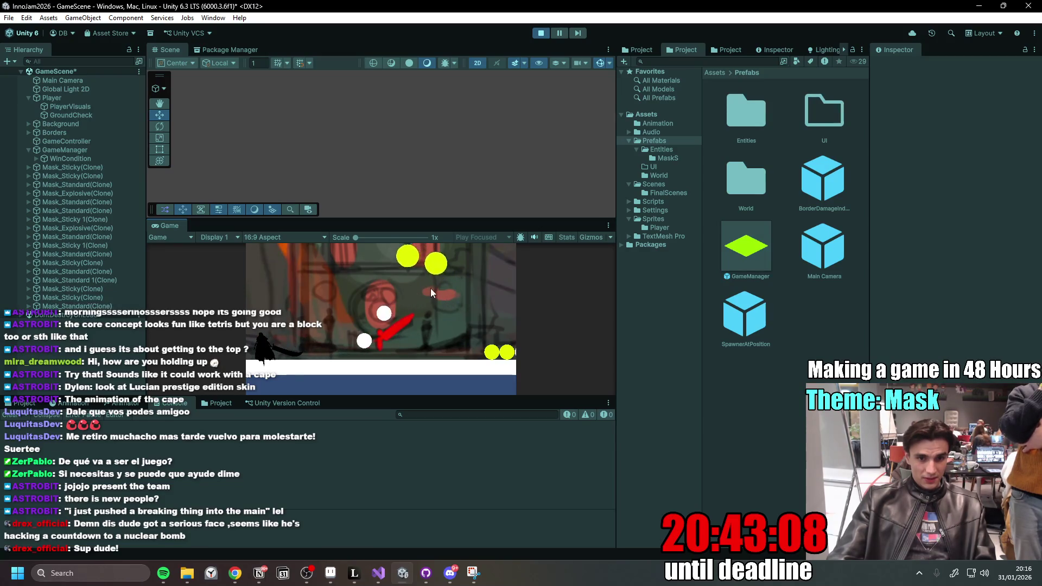
key(d)
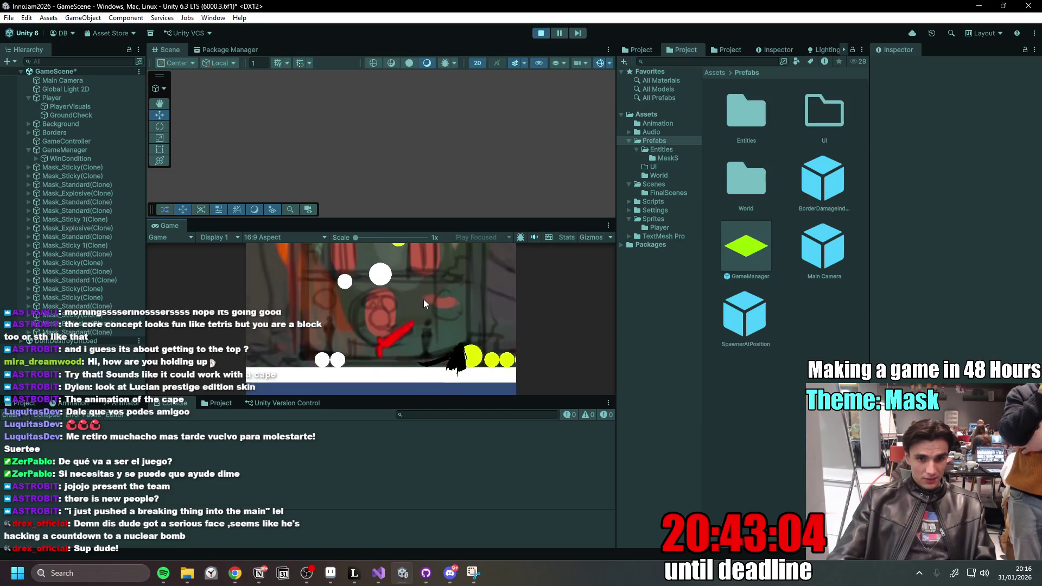
key(space)
key(a)
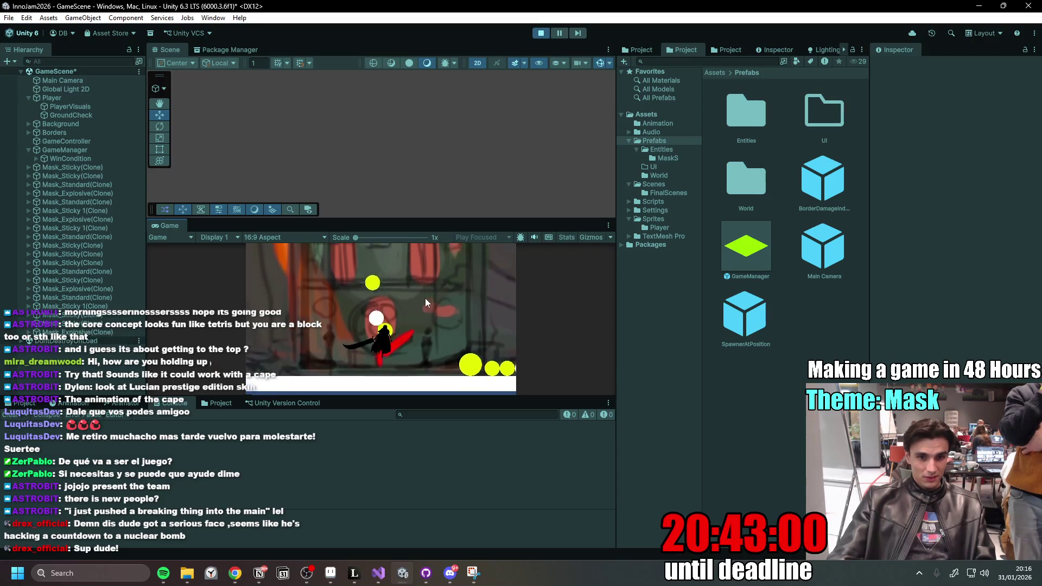
- Keep running and jumping left and right along the platform as masks pile up
key(a)
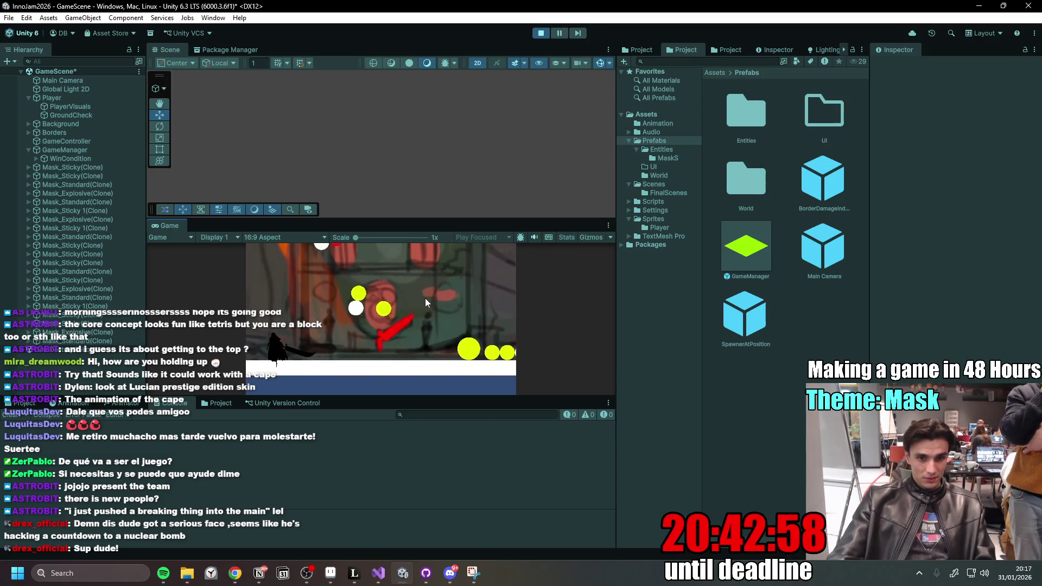
key(d)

========================================

## Assignment
Once the pictures are removed, repeat all of the data above exactly.

## Task result
key(d)
key(space)
key(a)
- Keep running and jumping left and right along the platform as masks pile up
key(a)
key(d)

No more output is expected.